News & Analysis / Special reports
Global Custody 2001
Where the ticking of the pensions time bomb is at its loudest
by Simon Targett
Published: July 4 2001 14:08GMT | Last Updated: July 5 2001 16:33GMT
Global Custody graphic

Europe is the big battleground for the global custody industry. It is here that the customers of custody services - pension funds - have the greatest choice: the big US banks, the European giants such as Deutsche Bank, BNP Paribas and HSBC, and the niche operators such as Pictet.

In the US, the Bank of New York, State Street and JP Morgan are dominant. In Europe, however, they have to contend with stiff competition from two quarters: other US banks with a large international presence, such as Citibank; and European banks trying to move up the global custody league tables on the back of dominance in their own backyard. Deutsche, BNP Paribas, and HSBC are all ranked in the top 10, according to a survey by globalcustody.net.

It is easy to see why the big custodians are all competing for a slice of the European market. The important worldwide trends that make custody such a compelling business on a global scale are at their most striking in Europe: the rise of the pensions market, the growth of cross-border investment, the emergence of the super-wealthy. Across the continent, some countries are facing a so-called "pensions time bomb", with their promises to pensioners looking ever more expensive - and unrealistic - as people live longer and enjoy unexpectedly long periods of retirement.

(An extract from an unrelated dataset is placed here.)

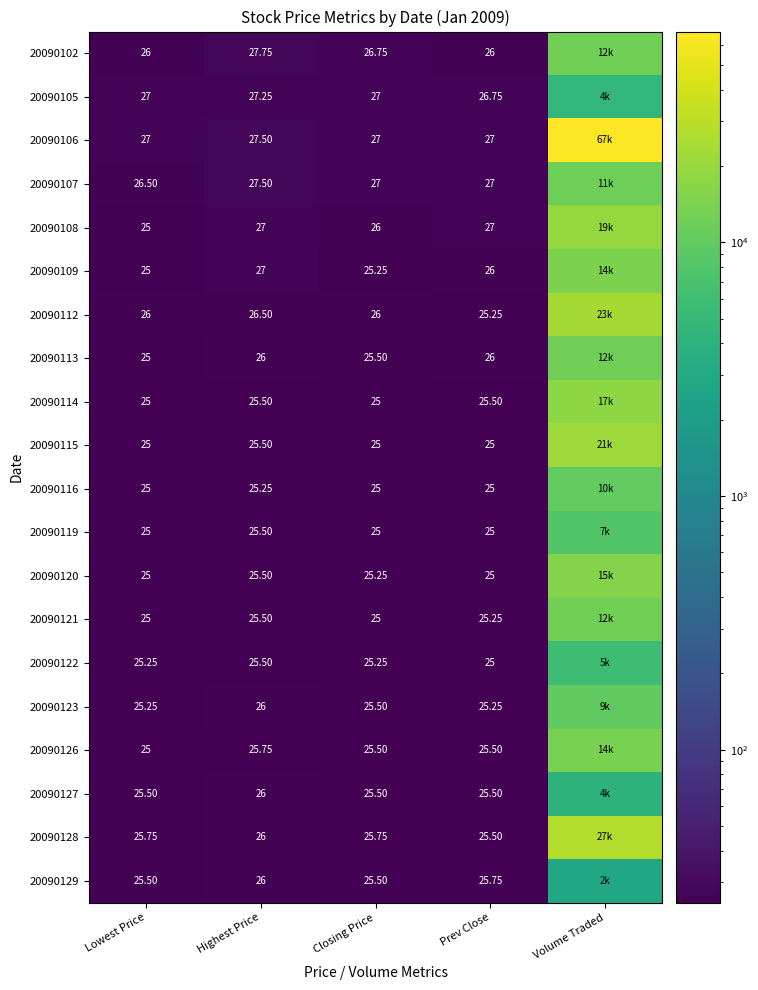

Which series changed the most between Highest Price and Closing Price?

20090109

It is prompting some countries to introduce private pensions. In recent months, there has been dramatic progress in Germany. There, people are being encouraged to pay into privately funded retirement schemes, and this is expected to generate an extra E30-E40bn by 2008 for the financial services sector.

This, in turn, is creating something of a savings boom, even at a time of stock market uncertainty, with ordinary people rushing to put their money into pensions, mutual funds and other savings products.

Europe's mutual fund market is now worth E2,500bn, and, according to Deutsche Bank, has seen a net inflow of E62bn in the year to April 2001.

Meanwhile, these assets are being invested in a different way, partly because of the arrival of the euro. Any currency risk associated with trades between countries in the euro-zone has disappeared, and this has led to a surge of pan-European investments.

Custodians with a global, and particularly pan-European, outlook are well-placed to make the most of this trend.

Robert Binney, managing director of Citibank's worldwide securities services division, says: "German investors are investing outside Germany, and the moment that happens, we get interested because, in general, their local bank is good only for domestic German investments. Most German banks do not have a regional network: we do."

Another trend is the boom in private wealth over the past three years. In 1998, there were 1.84m Europeans with more than $1m of liquid financial assets. By 2000, this number had grown to 2.31m - a 25 per cent increase - according to a recent survey by Merrill Lynch and Cap Gemini Ernst & Young. They possessed $7,200bn of assets, just over 30 per cent of the $27,000bn possessed by the world's exclusive club of dollar millionaires. By 2005, they are predicted to possess over $10,000bn of assets: that is behind the figure for the US ($13,000bn) but ahead of the figure for Asia ($7,300bn).

Europe is also attractive for other reasons. One is the rising importance of corporate governance across the continent. Many custodians' play a central role in helping pension funds and others fulfil their duties as shareholders, often providing a proxy voting service.

This function is set to become more important, and perhaps more lucrative, as the big pension funds, especially those in the US and UK, demand the same shareholder rights in France, Germany and elsewhere as they do in their home countries.

The big custodians, that offer a powerful proxy voting service, along with translation and legal capabilities, stand to gain in what could be atough fight between powerful international shareholders and local company executives used to having things their own way.

Another European attraction for custodians is changing regulation, which, in some cases, is likely to open up more doors to new business. In the UK, for instance, the newly-elected Labour government is reviewing radical proposals for protecting pensioners' funds, set out in a report by Paul Myners, chairman of Gartmore Investment Management.

New legislation, introduced in the wake of the Robert Maxwell pensions scandal in the mid-1990s, did not oblige pension fund trustees to place their workers' pension savings with an independent custodian. This was because, among other things, custodians were not then regulated. Now they are, says Mr Myners, and although the great majority of UK pension funds use custodians independent of the employer, not all do.

In particular, the small and medium-sized funds have not placed their assets with a custodian. There are about 700 pension funds with assets in excess of £100m, and less than half of these use a directly appointed custodian.

This gap in the market has recently attracted smaller custodians, such as KAS Associates, a Dutch global custodian ranked in the world's top 20, with $191bn of assets under custody.

If the big US banks dominate the industry, there is, in Europe at least, room for the small but dedicated participants, too.